In Scotland the main pro-life agency, SPUC, thinks it’s a good idea to harry women seeking abortions outside hospitals such as Glasgow’s Queen Elizabeth. These candle-lit ‘vigils’ held after dark amidst myriad placards carry a sense of malevolence redolent of Mississippi in the early 1960s. There is no sense of compassion or empathy for these women, many of whom have agonised over their decision to have an abortion. There is no inquiry into the circumstances forcing many vulnerable women into this position; no understanding of the social deprivation or domestic violence which makes these women seek such a desperate end for the human beings they are carrying. How many pro-life activists and censorious clergy would give a fig for the future lives of those unborn children if they were permitted to live? If they are unwilling to work just as hard to relieve the poverty and inequality and violence that drives many women to the abortion clinic then they have no right to shout and preach.

Throughout Ireland, too, it seems the antediluvian and discredited shock tactics of the 1970s were allowed to disfigure the pro-life campaign.

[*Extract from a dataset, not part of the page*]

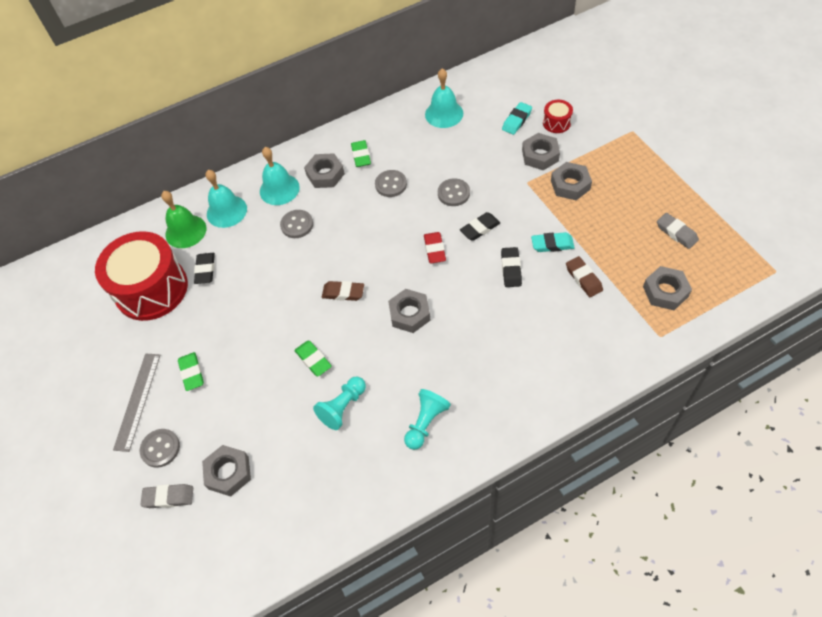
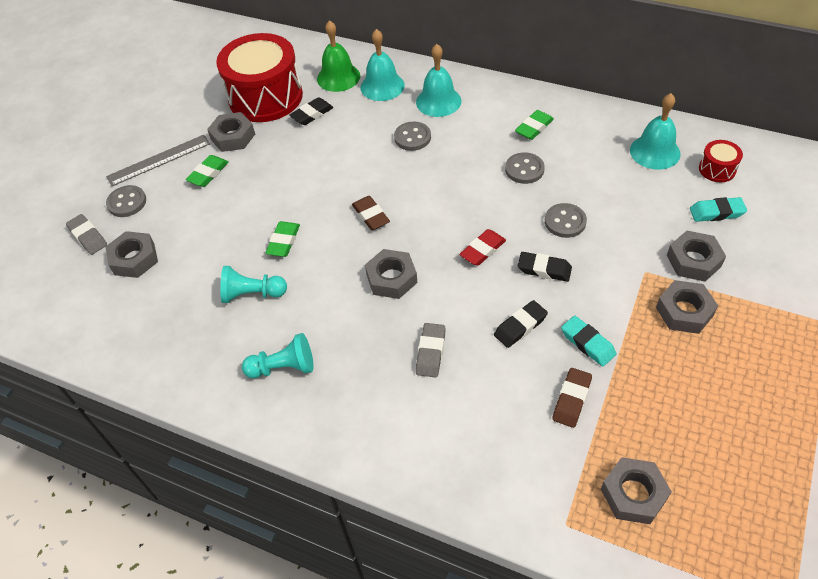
camera: 50 degrees right, 5 degrees down
(325, 174) = (486, 119): grey nut -> grey nut (233, 137)
(556, 123) = (755, 247): red drum -> red drum (717, 169)
(676, 233) = (730, 457): grey eraser -> grey eraser (430, 352)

These included wild propaganda pictures of the bloody aftermath of abortions which do little more than sicken those many who will have known the pain of friends and relatives who have had an abortion and drive them into the opposing camp. The presence of the Catholic Church in the midst of it all was also a key factor.

In Ireland, as in Scotland, the church has betrayed generations of its faithful with decades of widespread clerical sex abuse followed by a mass cover-up and a continuing refusal adequately to offer proper financial redress. All of this was at last admitted by Pope Francis last week when he paid tribute to victims of abuse in Chile for their “valiant perseverance” in denouncing abuse “even against all hopes or attempts to discredit them”. When your cause relies so much on this broken and untrustworthy institution then it is probably already doomed to failure.

One distressing aspect of the Irish 8th amendment struggle was the revelation that more than 80 Irish women had abortions in two years on the grounds that their unborn babies would have Down syndrome, while another six abortions were carried on women who were told their unborn child would have spina bifida. The repeal of the 8th means that life for these most vulnerable of the vulnerable will become more fragile still. Iceland is already on course to become the first country to screen out Downs while Denmark is not far behind.

As ever, those of us who believe that this is fundamentally a human rights issue and not one of religion or faith have been largely cowed into silence since the referendum result. In modern Scotland, and now in Ireland, to believe in the fundamental right to life of an unborn child is to risk being accused of fanaticism and – the worst sin of all – anti-feminism. When you attempt to ask people to consider that there is another life at stake deserving of equal status to its mother the common response is: “It’s not a human being”. Well, what is it then, a Martian? Another response is that the unborn child is incapable of independent living. The implications of such a response for those with mental or physical disabilities are chilling.

The response to the referendum result among some who sincerely oppose the view that the child in the womb is fully human and therefore deserving of our protection was one of restraint and respect. Among too many others, though, the sense of glee that greeted this leap towards a culture of death was utterly sickening.